You were MTV’s sports reporter at the Super Bowl.
That’s because I was in San Diego. So the producer of that says to me, “You do this for us, we’ll either buy you two tickets to the Super Bowl, or at least give you enough money to go buy tickets from the scalpers. “ So that’s how I’m going to get paid. So we do it, and he gives me, like, $700. That wasn’t quite enough to buy two tickets, you know? Even in 1990. So my wife’s friend is a union organizer, and knows the vendors at the stadium. She has two wristbands, and she gives one to me and one to my wife, so I pocket the money, put on the wristband, and walk in the back of the stadium like I know where I’m going.

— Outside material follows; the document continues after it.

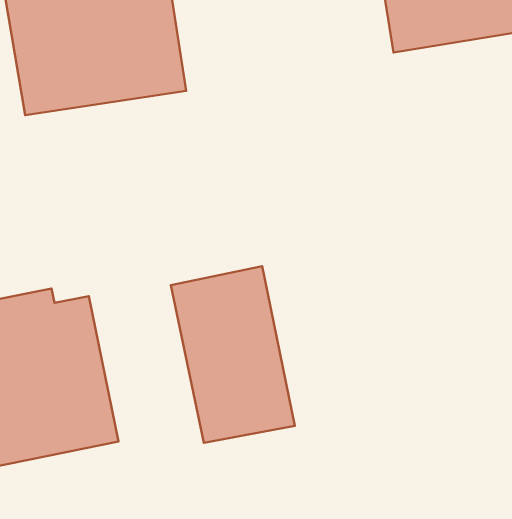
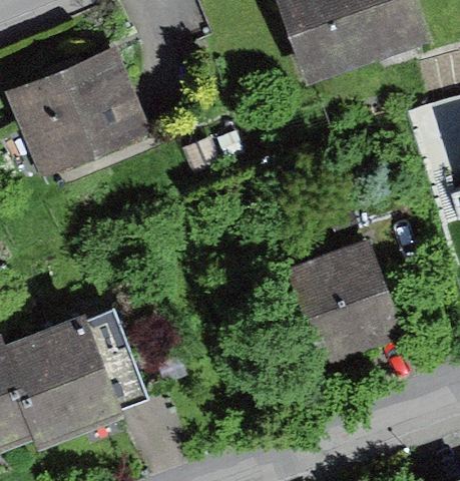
building: [171,266,295,443] -> none
building: none -> [285,235,403,367]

Here’s the big problem – I don’t know where I’m going. I walked so far, I ended up at the bottom of the stadium where the caretaker sleeps on a cot. He sends us to the elevator, we get on it, we get off, and BAM, we’re in! That was the one when Denver got trounced by the Washington Redskins. There was nowhere to sit until the Redskins scored, like, 30 points and the Denver fans cried and went home.
What is it about the Sirius XM radio shows you do that really lights you up?

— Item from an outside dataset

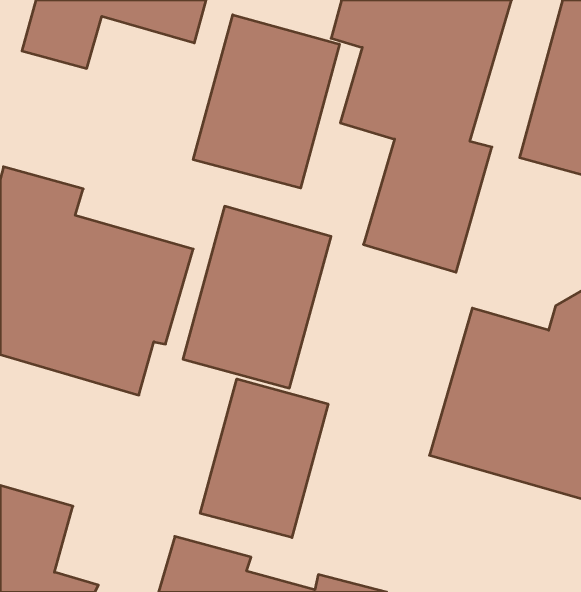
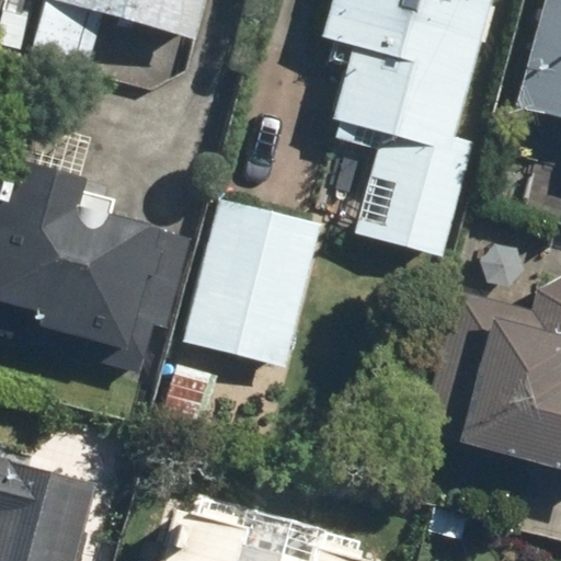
building: [193,15,339,188] -> none
building: [200,379,328,538] -> none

Three things. I can say anything I want. If I want to say [expletive about Rascall Flatts deleted for fear of giving you nightmares], I can . I can play anything I want, and I have little to no supervision. I’m here in San Diego, and hell, they’re in New York and DC! They don’t know that the fuck I’m doing! (laugh) And on top of that, there’s no commercials. It’s perfect for me. On the Outlaw Country show, in the Steve Earle-Lucinda Williams world, I know half these bands, and if they’re not friends, they’re friends of friends. That also makes things a lot easier.
I see here you did a record store commercial for a place in South Carolina. Was there anything you said no to?
No! That was one of the secrets of Mojo’s success. I rarely said no. In 1987, we played 322 shows. Wait, it might have been 287, but anyway, it was a huge number. We’re going to Europe? Okay! We’re going to Australia? Okay! Alright, we’re going to open for the Pogues, and then go on this other tour! And then a movie, and then we’ll shoot this other thing. You’re in the whirlwind!
What is it about pressing people’s buttons? If one was to go through a collection of your song titles, there doesn’t seem to be anyone you haven’t offended.
I just recorded a thing with Cody and Luther Dickinson from the North Mississippi All-Stars called “Kill Dr. Phil/Fuck Starbucks”. That’s why we don’t do any big tours too. I only know one way to do this, with complete insanity. A real “fuck a goat” kind of way. I don’t think anyone is interested in seeing the exercising, eating-healthy, family-friendly, safe nice Mojo. People come for the chaos, and we deliver.